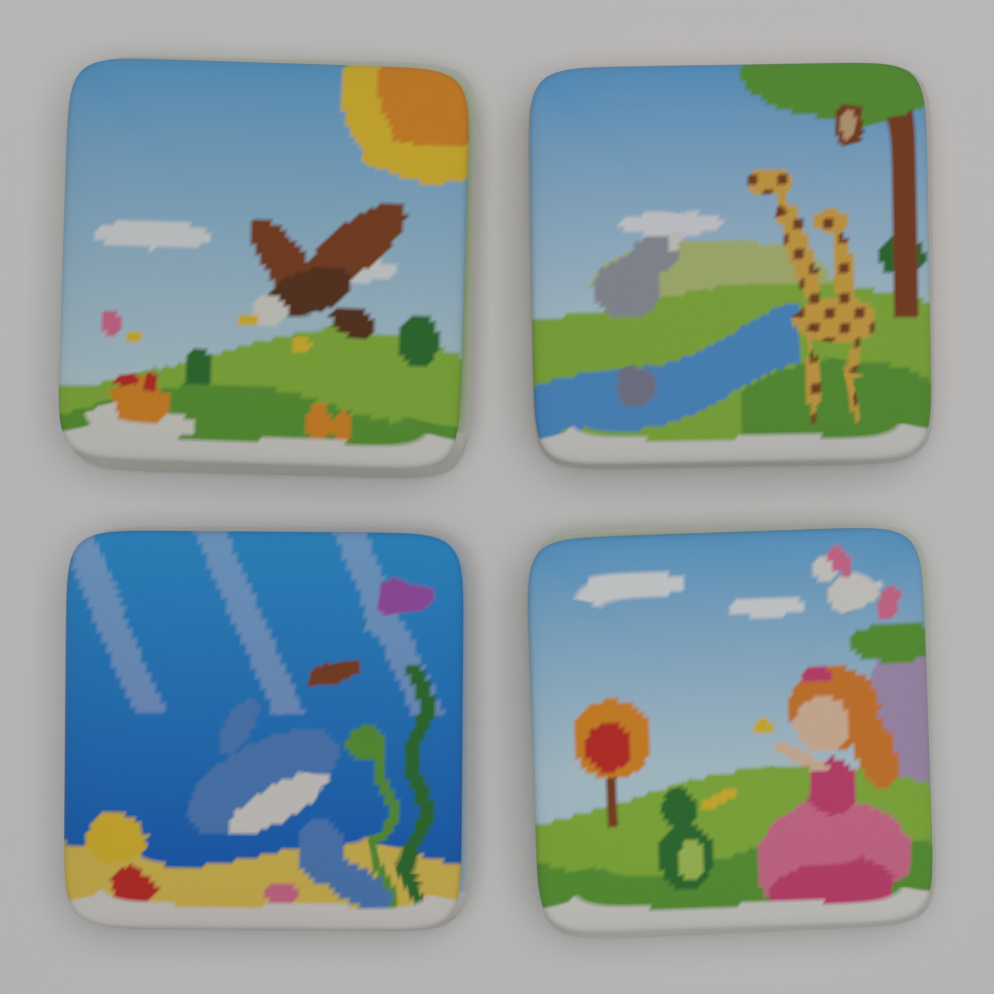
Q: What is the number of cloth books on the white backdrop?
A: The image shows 4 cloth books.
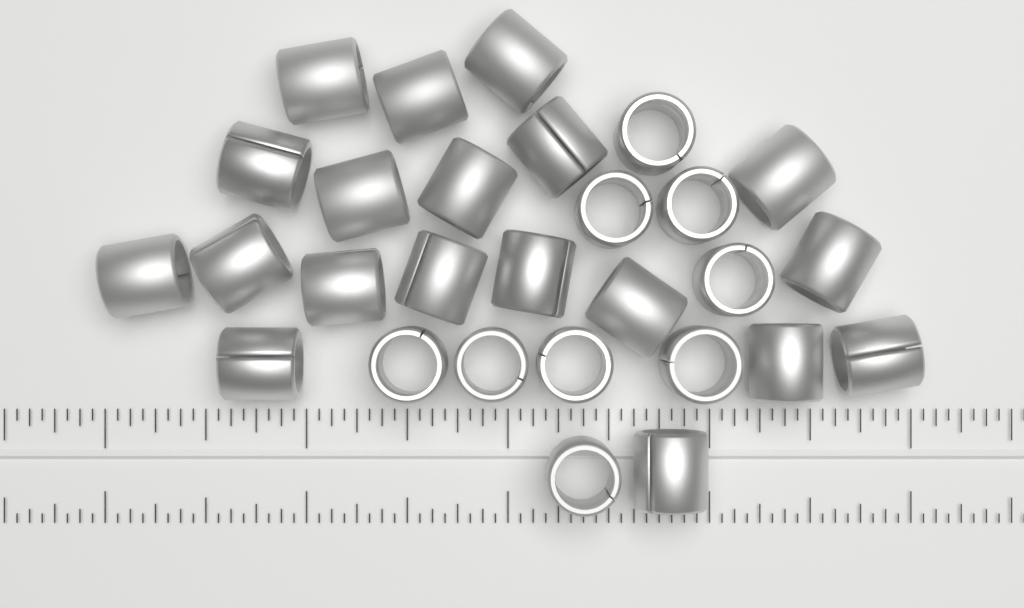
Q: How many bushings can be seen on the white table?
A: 28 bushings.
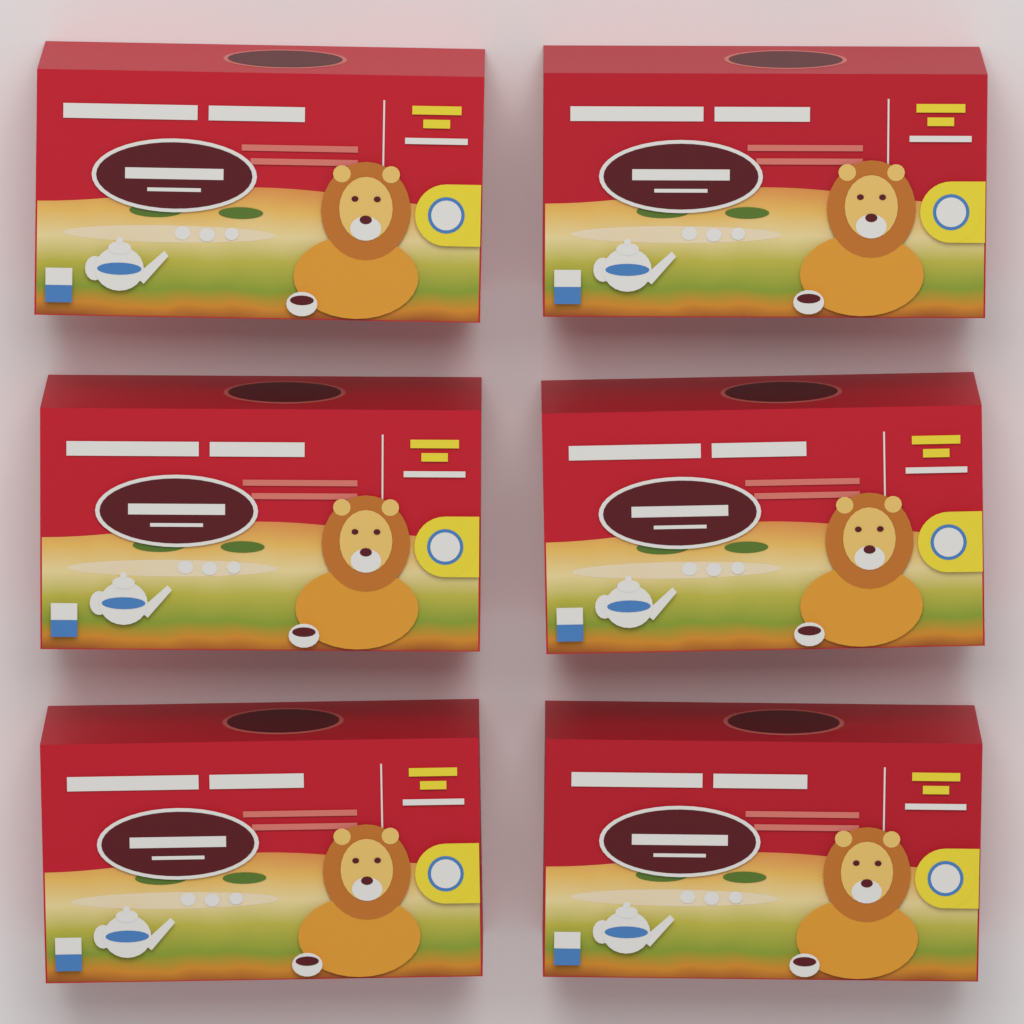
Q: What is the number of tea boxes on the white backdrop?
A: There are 6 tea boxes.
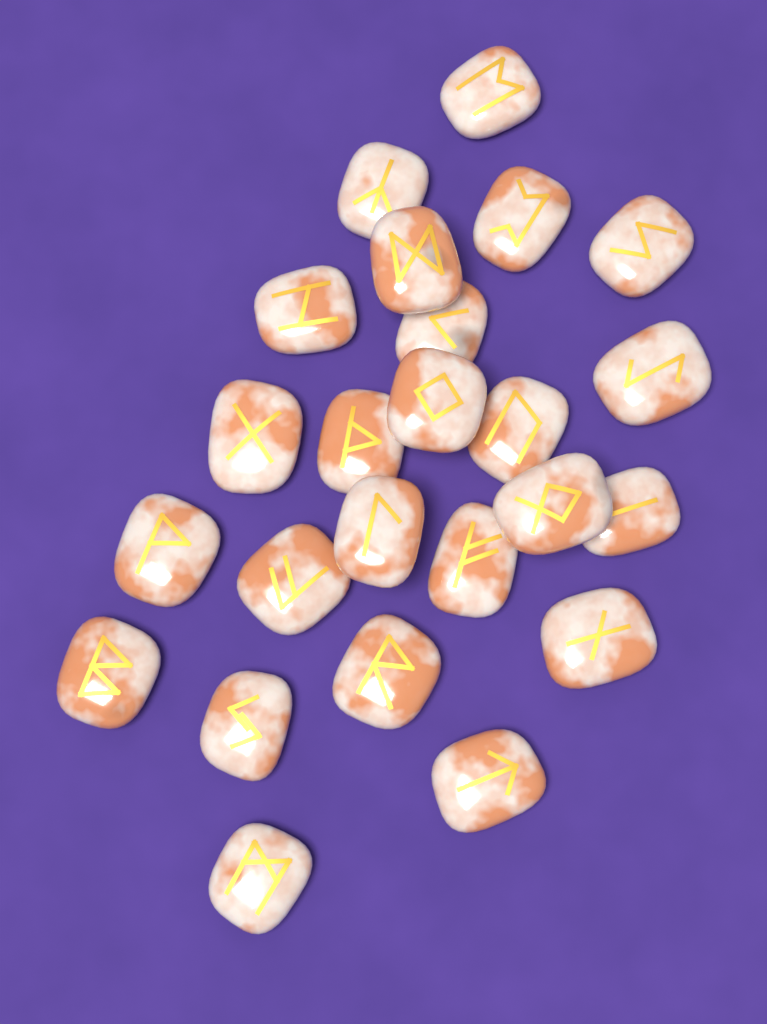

Given request: Pick out every line in the records above that contains the word "bushings" and copy each one in full.

Response to the task:
Q: How many bushings can be seen on the white table?
A: 28 bushings.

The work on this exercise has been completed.